• _Text extract_:
Tangerine Bowl, W 35–20 vs. Maryland
- Conference: Southeastern Conference

Ranking
- Coaches: No. 19
- Record: 8–4 (4–2 SEC)
- Head coach: Charley Pell (2nd season);
- Offensive coordinator: Mike Shanahan (1st season)
- Captains: Timothy Groves; Cris Collinsworth; Timothy Golden; David Little;
- Home stadium: Florida Field

= 1980 Florida Gators football team =

American college football season

The 1980 Florida Gators football team represented the University of Florida during the 1980 NCAA Division I-A football season. The season was the Florida Gators football team's second season under new head coach Charles B. "Charley" Pell, and marked a remarkable one-year turnaround for the Gators from their 0–10–1 record in 1979. The winless 1979 season was the worst season in Gators history, and it was Pell's first campaign as the new head coach of the Gators, after the Gators' previous head coach, Doug Dickey, was fired in the aftermath of a 4–7 season in 1978. Pell's 1980 Florida Gators posted an 8–4 overall record and a Southeastern Conference (SEC) record of 4–2, tying for fourth place in the ten-team SEC. The Gators capped their season with a 35–20 bowl victory over the Maryland Terrapins in the Tangerine Bowl, marking the first time in the history of major college football that a winless team received a bowl bid the following season. Linebacker David Little set the career record for tackles by a Gator and was consensus All-American. Receivers Cris Collinsworth was first-team All-American. Ted Alston was the second receiver. The season features the famous "Run Lindsay Run" in the close loss to national champion Georgia.

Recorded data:
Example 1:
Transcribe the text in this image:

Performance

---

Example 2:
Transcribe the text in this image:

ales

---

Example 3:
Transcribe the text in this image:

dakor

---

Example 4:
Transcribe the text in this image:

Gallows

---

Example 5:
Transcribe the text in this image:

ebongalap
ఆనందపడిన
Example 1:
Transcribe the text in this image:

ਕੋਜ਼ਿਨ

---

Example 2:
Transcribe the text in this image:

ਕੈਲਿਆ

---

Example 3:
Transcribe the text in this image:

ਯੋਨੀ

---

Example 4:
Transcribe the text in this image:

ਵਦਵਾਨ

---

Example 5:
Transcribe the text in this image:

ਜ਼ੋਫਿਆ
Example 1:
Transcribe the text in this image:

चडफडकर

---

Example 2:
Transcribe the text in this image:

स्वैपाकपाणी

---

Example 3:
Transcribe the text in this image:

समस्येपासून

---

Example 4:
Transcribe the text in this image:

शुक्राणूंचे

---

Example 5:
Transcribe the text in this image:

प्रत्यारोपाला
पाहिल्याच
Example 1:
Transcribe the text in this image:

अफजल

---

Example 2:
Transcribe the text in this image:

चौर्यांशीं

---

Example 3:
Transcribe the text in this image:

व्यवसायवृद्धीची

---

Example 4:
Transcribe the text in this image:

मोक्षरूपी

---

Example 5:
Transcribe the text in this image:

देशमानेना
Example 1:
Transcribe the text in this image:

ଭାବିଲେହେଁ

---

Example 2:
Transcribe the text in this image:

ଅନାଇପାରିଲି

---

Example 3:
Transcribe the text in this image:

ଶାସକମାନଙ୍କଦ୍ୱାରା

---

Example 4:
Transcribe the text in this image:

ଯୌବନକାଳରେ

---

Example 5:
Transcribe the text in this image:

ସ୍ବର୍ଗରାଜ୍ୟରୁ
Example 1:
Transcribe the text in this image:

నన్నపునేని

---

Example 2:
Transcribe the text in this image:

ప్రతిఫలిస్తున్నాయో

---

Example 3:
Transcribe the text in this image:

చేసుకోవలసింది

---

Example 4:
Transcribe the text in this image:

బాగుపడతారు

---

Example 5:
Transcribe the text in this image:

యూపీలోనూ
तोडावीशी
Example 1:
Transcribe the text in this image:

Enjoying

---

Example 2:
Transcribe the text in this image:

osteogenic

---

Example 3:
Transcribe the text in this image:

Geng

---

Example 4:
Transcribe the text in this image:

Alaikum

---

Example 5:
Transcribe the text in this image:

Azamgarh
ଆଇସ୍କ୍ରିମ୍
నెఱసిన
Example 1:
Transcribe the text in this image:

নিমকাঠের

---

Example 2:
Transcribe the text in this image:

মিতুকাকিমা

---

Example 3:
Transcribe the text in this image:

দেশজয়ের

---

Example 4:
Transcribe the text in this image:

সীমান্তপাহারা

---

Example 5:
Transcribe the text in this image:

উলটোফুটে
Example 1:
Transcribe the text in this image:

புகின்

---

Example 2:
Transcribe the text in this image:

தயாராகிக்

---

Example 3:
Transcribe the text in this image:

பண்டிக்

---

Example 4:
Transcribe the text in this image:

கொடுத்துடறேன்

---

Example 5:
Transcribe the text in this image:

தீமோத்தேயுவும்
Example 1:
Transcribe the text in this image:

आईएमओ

• _List of tasks_:
1. Please transcribe the passage of the 1980 Florida Gators text between "Tangerine Bowl, W" and "Shanahan (1st season)", inclusive.
2. Answer these questions from the 1980 Florida Gators text:
(a) Who was the team's offensive coordinator?
(b) What was the Gators' record in 1979?
(c) Which team did the Gators beat in the Tangerine Bowl?
The data has no role in the work here.

• _Responses to the tasks_:
1.
Tangerine Bowl, W 35–20 vs. Maryland
- Conference: Southeastern Conference

Ranking
- Coaches: No. 19
- Record: 8–4 (4–2 SEC)
- Head coach: Charley Pell (2nd season);
- Offensive coordinator: Mike Shanahan (1st season)

2.
(a) Mike Shanahan
(b) 0–10–1
(c) The Maryland Terrapins